There are 4 SPAM messages in this test and our classifier found all of them. We're happy those results so we can save the model and convert it for use with TFLite.

## Save Model

In [26]:
if not os.path.exists('./saved_model'):
  os.makedirs('./saved_model')

model.save('./saved_model/spam_classifier.keras')

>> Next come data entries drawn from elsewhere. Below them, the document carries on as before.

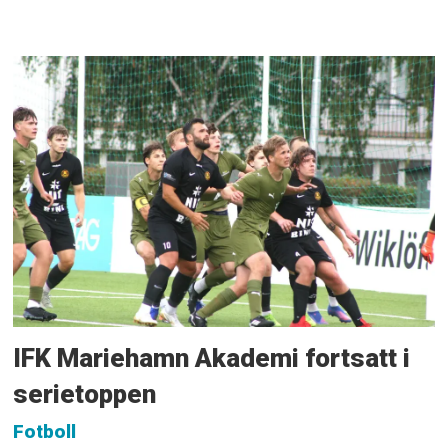
IFK Mariehamn Akademi fortsatt i
serietoppen
Fotboll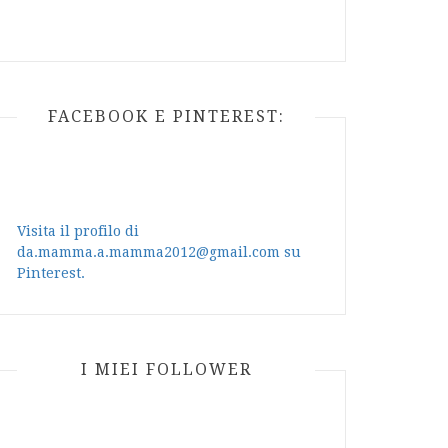
FACEBOOK E PINTEREST:
Visita il profilo di
da.mamma.a.mamma2012@gmail.com su
Pinterest.
I MIEI FOLLOWER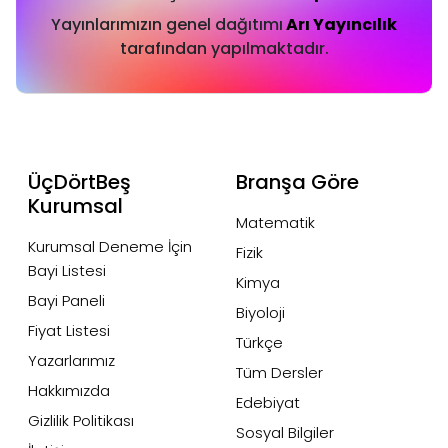
Yayınlarımızın genel dağıtımı
Arı Yayıncılık
tarafından yapılmaktadır.
ÜçDörtBeş
Branşa Göre
Kurumsal
Matematik
Kurumsal Deneme İçin
Fizik
Bayi Listesi
Kimya
Bayi Paneli
Biyoloji
Fiyat Listesi
Türkçe
Yazarlarımız
Tüm Dersler
Hakkımızda
Edebiyat
Gizlilik Politikası
Sosyal Bilgiler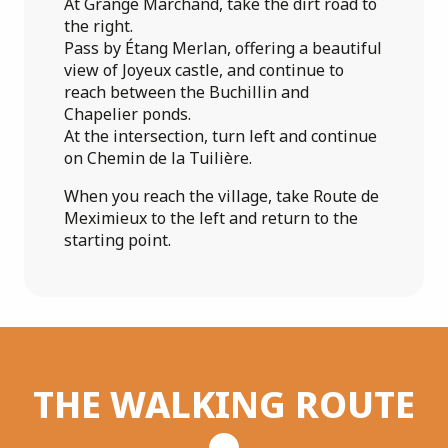
At Grange Marchand, take the dirt road to
the right.
Pass by Étang Merlan, offering a beautiful
view of Joyeux castle, and continue to
reach between the Buchillin and
Chapelier ponds.
At the intersection, turn left and continue
on Chemin de la Tuilière.
When you reach the village, take Route de
Meximieux to the left and return to the
starting point.
THE WALKING ROUTE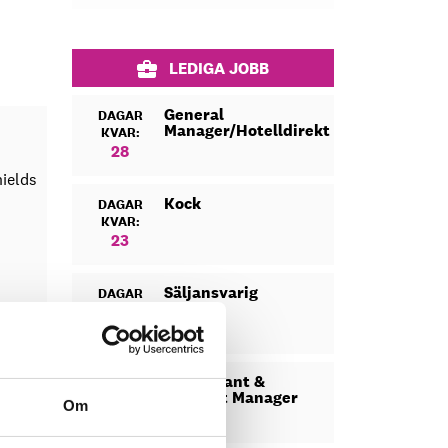
LEDIGA JOBB
General
DAGAR
Manager/Hotelldirektör
KVAR:
28
hields
Kock
DAGAR
KVAR:
23
Säljansvarig
DAGAR
KVAR:
Oaxen
24
olm,
Restaurant &
DAGAR
Banquet Manager
KVAR:
Om
Skills
14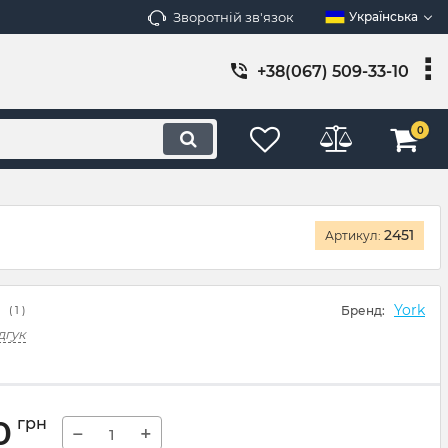
Зворотній зв'язок
Українська
+38(067) 509-33-10
0
2451
Артикул:
York
Бренд:
(
1
)
дгук
0
грн
−
+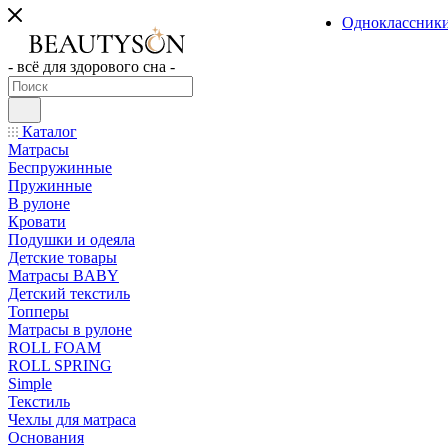
Одноклассник
- всё для здорового сна -
Каталог
Матрасы
Беспружинные
Пружинные
В рулоне
Кровати
Подушки и одеяла
Детские товары
Матрасы BABY
Детский текстиль
Топперы
Матрасы в рулоне
ROLL FOAM
ROLL SPRING
Simple
Текстиль
Чехлы для матраса
Основания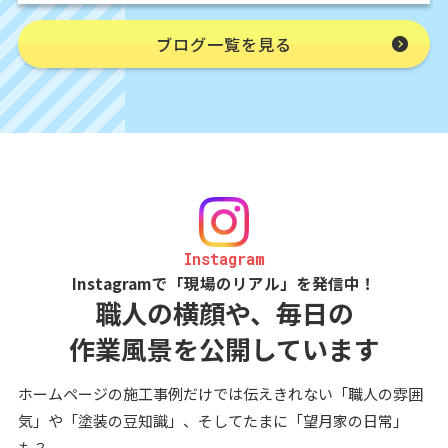
ブログ一覧を見る
Instagram
Instagramで「現場のリアル」を発信中！
職人の横顔や、毎日の
作業風景を公開しています
ホームページの施工事例だけでは伝えきれない「職人の雰囲
気」や「塗装の豆知識」、そしてたまに「望月家の日常」
も？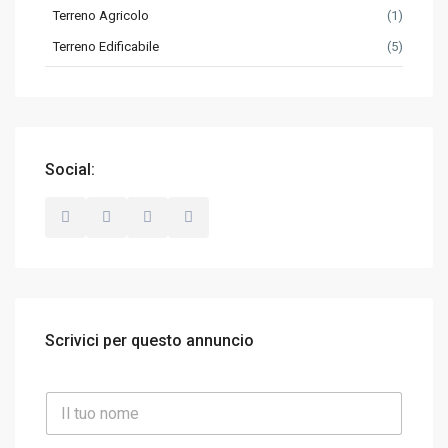
Terreno Agricolo
(1)
Terreno Edificabile
(5)
Social:
Scrivici per questo annuncio
N
o
m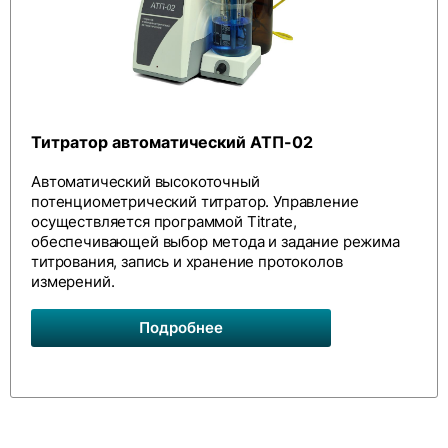
Титратор автоматический АТП-02
Автоматический высокоточный
потенциометрический титратор. Управление
осуществляется программой Titrate,
обеспечивающей выбор метода и задание режима
титрования, запись и хранение протоколов
измерений.
Подробнее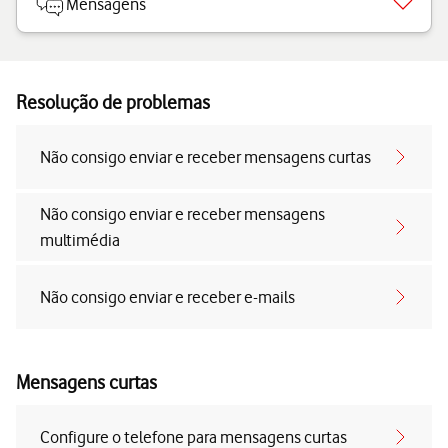
Mensagens
Resolução de problemas
Não consigo enviar e receber mensagens curtas
Não consigo enviar e receber mensagens
multimédia
Não consigo enviar e receber e-mails
Mensagens curtas
Configure o telefone para mensagens curtas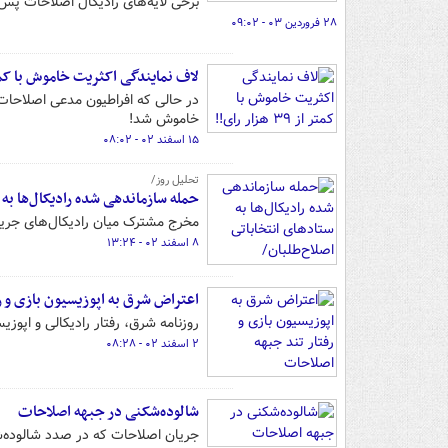
برخی لایه‌های رادیکال اصلاحات پس 
۲۸ فروردین ۰۳ - ۰۹:۰۲
لاف نمایندگی اکثریت خاموش با کمتر از ۳۹ هزا
در حالی که افراطیون مدعی اصلاحات
خاموش شد!
۱۵ اسفند ۰۲ - ۰۸:۰۲
تحلیل روز/
حمله سازماندهی شده رادیکال‌ها به
مخرج مشترک میان رادیکال‌های جریا
۸ اسفند ۰۲ - ۱۳:۲۴
اعتراض شرق به اپوزیسیون بازی و ر
روزنامه شرق، رفتار رادیکالی و اپوزی
۲ اسفند ۰۲ - ۰۸:۲۸
شالوده‌شکنی در جبهه اصلاحات
جریان اصلاحات که در صدد شالوده‌شک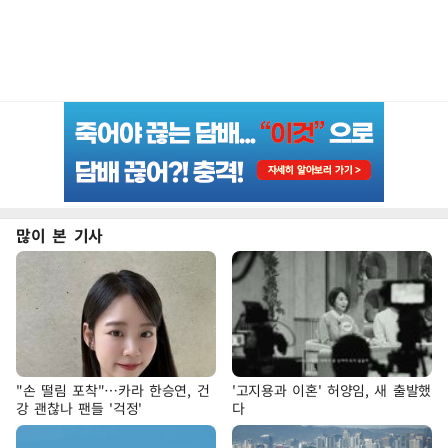
많이 본 기사
"손 떨림 포착"…카라 한승연, 건
'고지용과 이혼' 허양임, 새 출발했
강 괜찮나 팬들 '걱정'
다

### Save the TFLite converted model

In [29]:
converter = tf.lite.TFLiteConverter.from_keras_model(model)
converter.optimizations = []  # Disable optimizations
converter.experimental_enable_resource_variables = True
converter.target_spec.supported_ops = [
    tf.lite.OpsSet.TFLITE_BUILTINS,
    tf.lite.OpsSet.SELECT_TF_OPS
]
converter.target_spec.supported_types = [tf.int32]
tflite_model = converter.convert()

converter._experimental_lower_tensor_list_ops = False
with open("./saved_model/spam_classifier.tflite", "wb") as f:
    f.write(tflite_model)

Saved artifact at '/tmp/tmpfv6athx6'. The following endpoints are available:

* Endpoint 'serve'
  args_0 (POSITIONAL_ONLY): TensorSpec(shape=(None, 100), dtype=tf.int32, name='keras_tensor_5')
Output Type:
  TensorSpec(shape=(None, 1), dtype=tf.float32, name=None)
Captures:
  135795387282832: TensorSpec(shape=(), dtype=tf.resource, name=None)
  135795387283984: TensorSpec(shape=(), dtype=tf.resource, name=None)
  135795374000080: TensorSpec(shape=(), dtype=tf.resource, name=None)
  135795374000656: TensorSpec(shape=(), dtype=tf.resource, name=None)
  135795373999696: TensorSpec(shape=(), dtype=tf.resource, name=None)
  135795374001232: TensorSpec(shape=(), dtype=tf.resource, name=None)
  135795374001808: TensorSpec(shape=(), dtype=tf.resource, name=None)
  135795373998928: TensorSpec(shape=(), dtype=tf.resource, name=None)
  135795373999504: TensorSpec(shape=(), dtype=tf.resource, name=None)
  135795373998160: TensorSpec(shape=(), dtype=tf.resource, name=None)
  135795374003536: Tenso

### Let's export the Tokenizer word index file
This will allow us to use the same word indicies when we use the model on a mobile device.

In [19]:
with open("./saved_model/word_index.json", "w") as f:
    json.dump(tokenizer.word_index, f)

### Let's see how big these models are on disk

In [32]:
!ls saved_model/ -lh

total 5.4M
-rw-r--r-- 1 root root 4.0M Jun 21 21:14 spam_classifier.keras
-rw-r--r-- 1 root root 1.4M Jun 21 21:20 spam_classifier.tflite
-rw-r--r-- 1 root root 141K Jun 21 20:36 word_index.json


The TFLite model and word_index is about **1.5MB** in size and ready to ship in a mobile device!